News | 2003年3月10日 06:22 PM 更新 |
本来はワークフロー簡略化のためにあるツールだが……
本製品は本来、ワークフローを簡略化するためのツールである。RAW現像ツールを用いて現像を行い、その結果をPhotoshopで読み込んで処理していたのが従来。それがAdobe Photoshop Camera RAW & JPEG 2000を使うことで、Photoshop単体で処理可能になる。
しかし、キヤノンや富士写真フィルムなど、RAW現像ツールの使い勝手やパフォーマンスが悪いメーカーのカメラを使っているユーザーにとっては、ワークフローの簡略化という以上に、純正ツールに取って代わるプラグインとして重要な製品となるだろう。

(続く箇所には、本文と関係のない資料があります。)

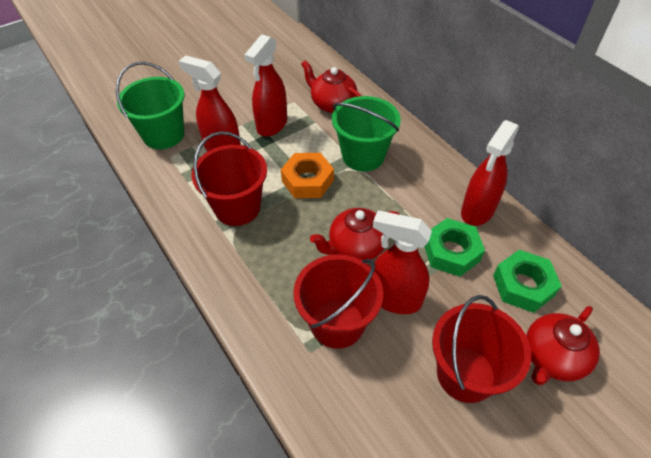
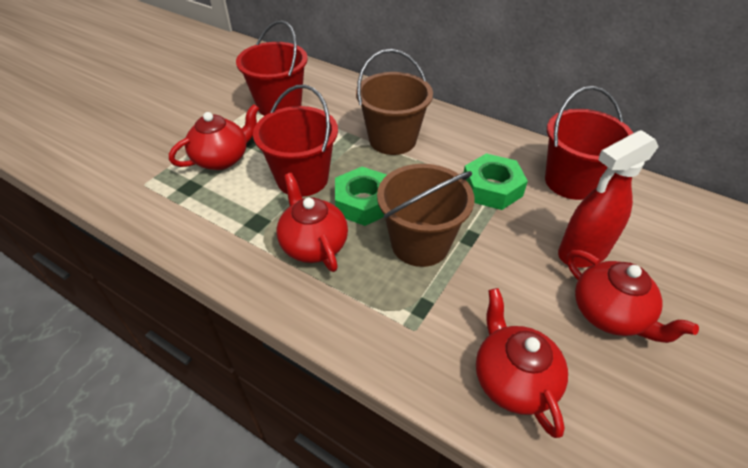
brown bucket: none = 0 -> [356,49,433,155] [377,164,475,267] = 2
green bucket: [116,62,185,149] [332,96,401,171] = 2 -> none = 0
orange nut: [281,153,334,198] = 1 -> none = 0
red spray bottle: [179,56,241,151] [244,35,287,137] [373,211,432,314] [461,120,519,226] = 4 -> [558,130,659,268] = 1
red teapot: [301,60,361,113] [310,208,400,260] [526,306,600,385] = 3 -> [169,104,259,170] [277,173,348,272] [476,288,568,438] [567,250,699,343] = 4

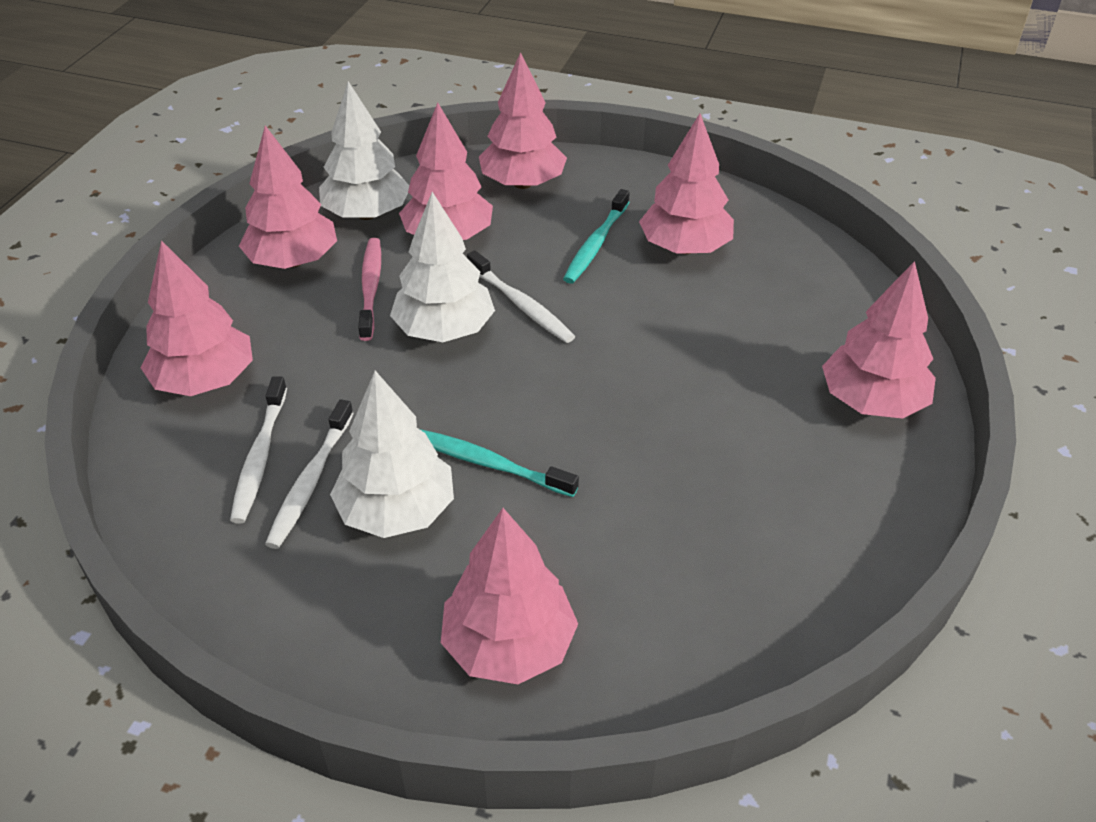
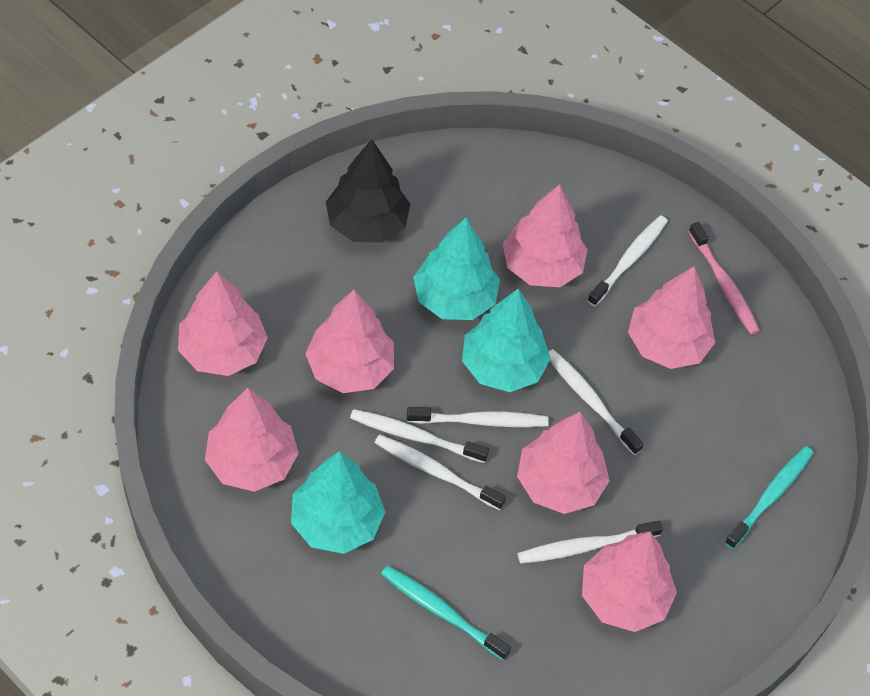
black tree: none = 0 -> [326,139,410,243] = 1
turquoise tree: none = 0 -> [291,451,385,554] [413,218,500,320] [462,289,551,392] = 3
white toothbrush: [230,376,287,524] [265,399,354,549] [467,250,575,343] = 3 -> [350,409,489,463] [374,434,506,510] [407,407,549,427] [517,521,663,564] [549,349,644,455] [587,215,668,307] = 6
white tree: [319,81,409,220] [330,371,454,538] [390,192,495,342] = 3 -> none = 0

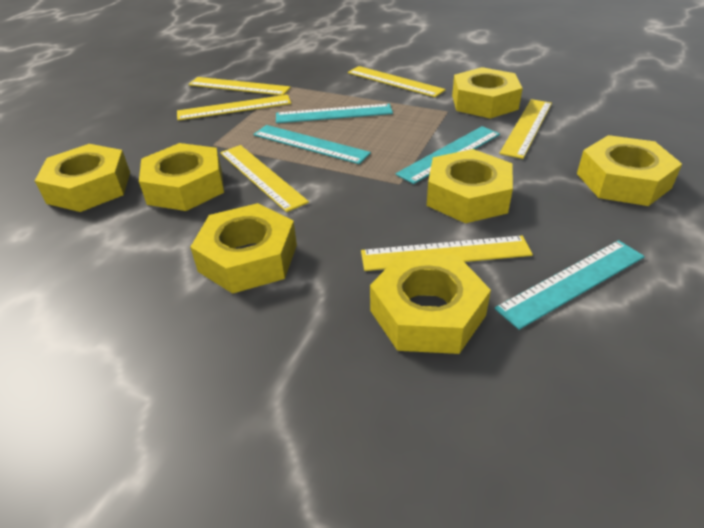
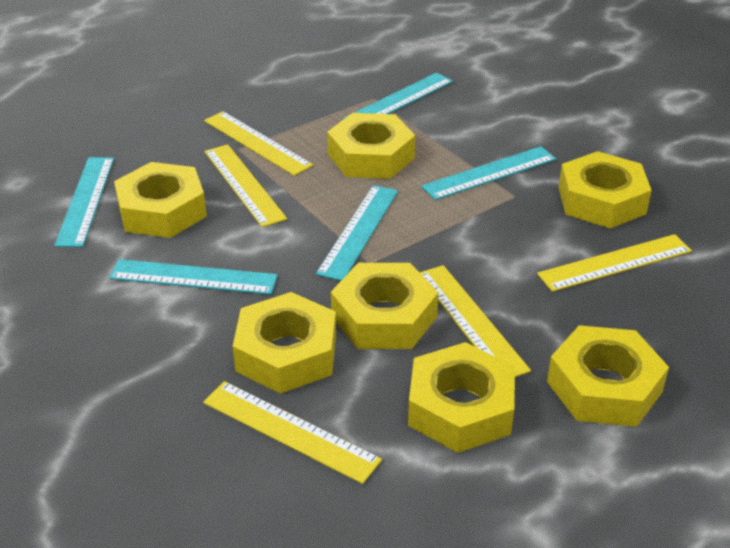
turquoise ruler: [253,125,371,164] [276,104,393,123] [396,126,500,184] [495,240,645,330] = 4 -> [54,157,114,247] [109,259,278,295] [316,185,398,281] [343,73,453,119] [421,146,556,200] = 5
yellow ruler: [177,95,291,121] [188,77,291,95] [220,145,309,212] [348,66,446,97] [361,236,533,271] [499,99,552,159] = 6 -> [203,381,382,484] [204,111,313,176] [205,145,287,227] [420,265,531,377] [537,234,692,292] = 5

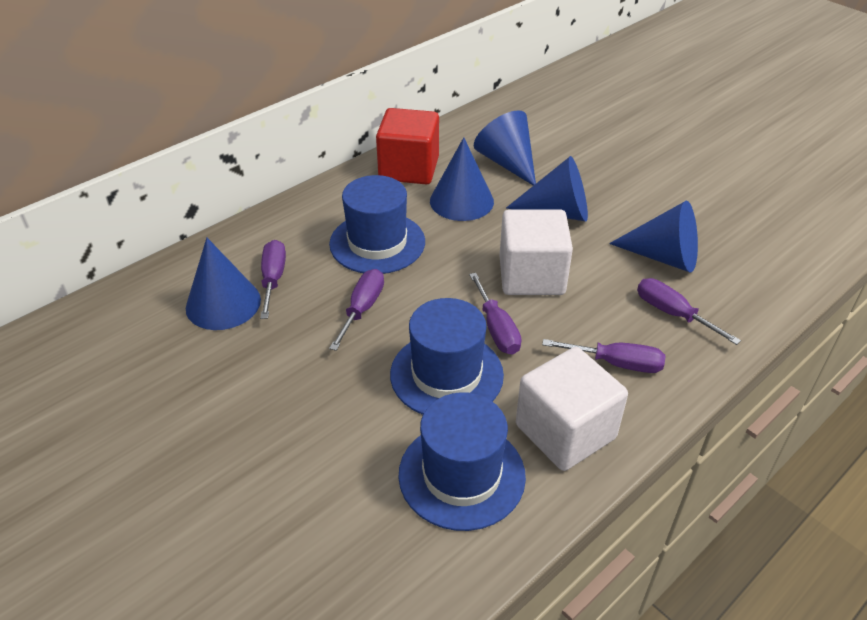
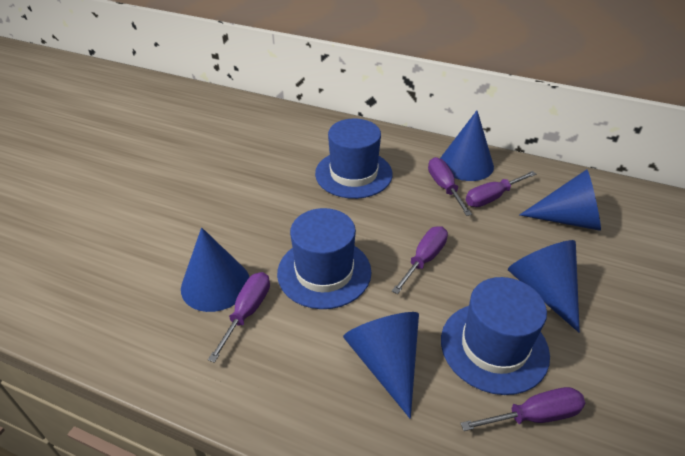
red cube: [376,108,439,185] = 1 -> none = 0
white cube: [500,209,573,295] [516,347,628,471] = 2 -> none = 0

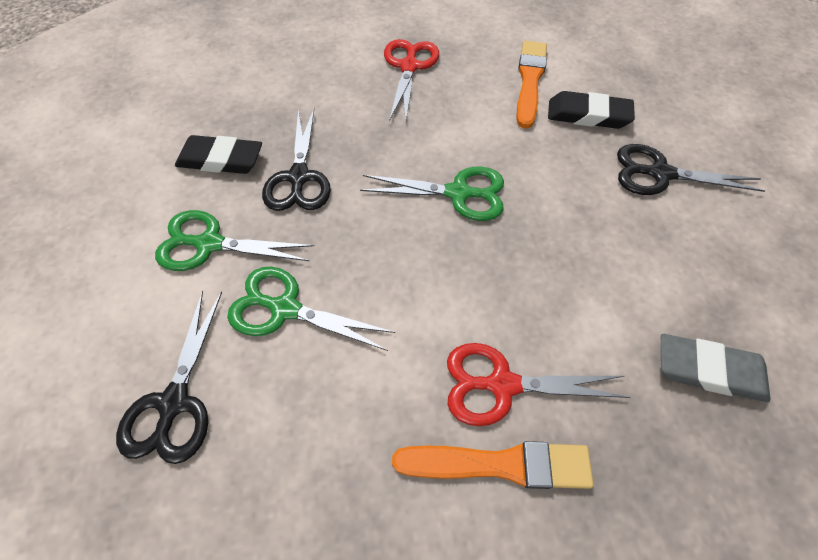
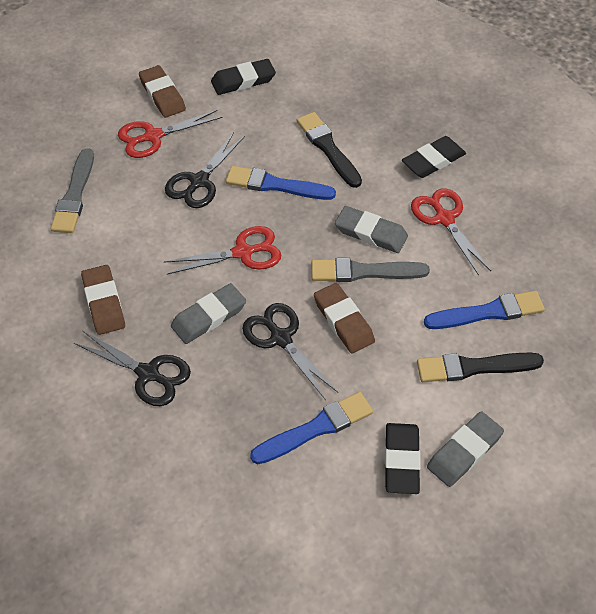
black brush: none = 0 -> [296,112,362,188] [417,353,544,382] = 2
black eraser: [175,135,262,174] [548,91,635,129] = 2 -> [211,59,276,95] [385,423,421,494] [402,136,466,178] = 3
blue brush: none = 0 -> [226,166,336,200] [250,392,373,464] [424,291,545,329] = 3
brown eraser: none = 0 -> [81,265,125,335] [139,65,186,118] [314,283,375,353] = 3
green scissors: [155,210,314,271] [227,267,395,351] [360,167,504,221] = 3 -> none = 0
grey brush: none = 0 -> [51,148,94,233] [311,258,430,282] = 2
grey eraser: [661,334,771,402] = 1 -> [171,283,246,344] [335,206,408,253] [427,411,504,487] = 3
orange brush: [392,441,594,489] [517,41,547,129] = 2 -> none = 0
red scissors: [384,39,439,121] [447,343,631,426] = 2 -> [118,110,222,158] [164,226,281,275] [411,188,491,275] = 3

特にキヤノンのRAW Image Converterは使い勝手が悪い上、サムネイル表示が不快なほど遅く、EOS D60、D30、Powershotシリーズ用のコンバータは現像速度も非常に遅い。その上、生成後のJPEGデータにExif情報が付加されないなど、重大な問題を抱えたまま、今まで改善が図られていない。
このため、キヤノンのデジタル一眼レフユーザーの中には「RAWデータは重くて使い物にならない」と感じている人も多いようだが、今時のPCのパフォーマンスであれば通常は問題にならない。問題なのは純正ツールのソフトウェア的な性能である。RAWデータによる現像処理に興味があるキヤノンユーザーには、是非ともこのプラグインを入手するよう勧めたい。もちろん、Exifデータが引き継がれたり、色温度の数値データでの入力や細かなパラメータの設定しやすさなど、基本的な部分はキッチリと押さえられている。
本製品のサムネイル生成速度はJPEGファイルを処理するときと同等で、現像処理も600万画素クラスなら2.5秒ほどで終わってしまう(Pentium 4/3.06GHz使用時)。Pentium IIIクラスのノートPCで使う場合でも、10秒と現像時間にかかることは無かった。
今までRAWデータの処理が重すぎると諦めていた、あるいは評価していなかった人も再評価する価値がある。またメーカー製のRAW現像ツールがsRGBしかサポートしていない場合でも、本製品を使えばより広い色域で現像できる。この点も長所と言えるだろう。
良い意味でも、悪い意味でも、カメラとは異なる画質に
ただし現像ツールが変わるため、本来カメラメーカーが意図していた絵作り、画質と、Adobe Photoshop Camera RAW & JPEG 2000の絵作り、画質は異なるものだ。ケースバイケースであるため、画質の優劣に関してここでは言及しないが、メーカー純正の現像ツールとは異なる画質になることだけは間違いない。
傾向としてはAdobe Photoshop Camera RAWの方がローノイズで、シャープなメリハリのある絵になるように感じる(ニコンD1x、キヤノンD60の場合)。特にD1xの場合、ニコンキャプチャを用いた場合よりも長方画素による悪影響が出にくく、高感度モード時のノイズも少ないなどのメリットが感じられた。シャープと言っても、フィルタで無理にエッジを作った風ではなく不自然さはない。
また色が純正ツールとは異なって出力される。例えばPowershot S30の場合、純正ツールが暖色傾向に振れがちなのに対して、Adobe Photoshop Camera RAWの方は同じホワイトバランス設定でもニュートラルに近くなる。メーカー間の色の差が小さくなる傾向を感じるため、異なるメーカーのカメラで撮影されたデータのトーンを合わせるのにもいいかもしれない。
一方で、カメラ自身の味や特徴は多少失われてしまうため、人によっては嫌いという意見もあるかもしれない。良い意味でも、悪い意味でも、本来のカメラとは異なる絵作りになることは覚悟しておく方がいい(なお、例はD60とS30のデータを用いている。D1xのデータは筆者の撮影したデータではなかったため掲載できない)。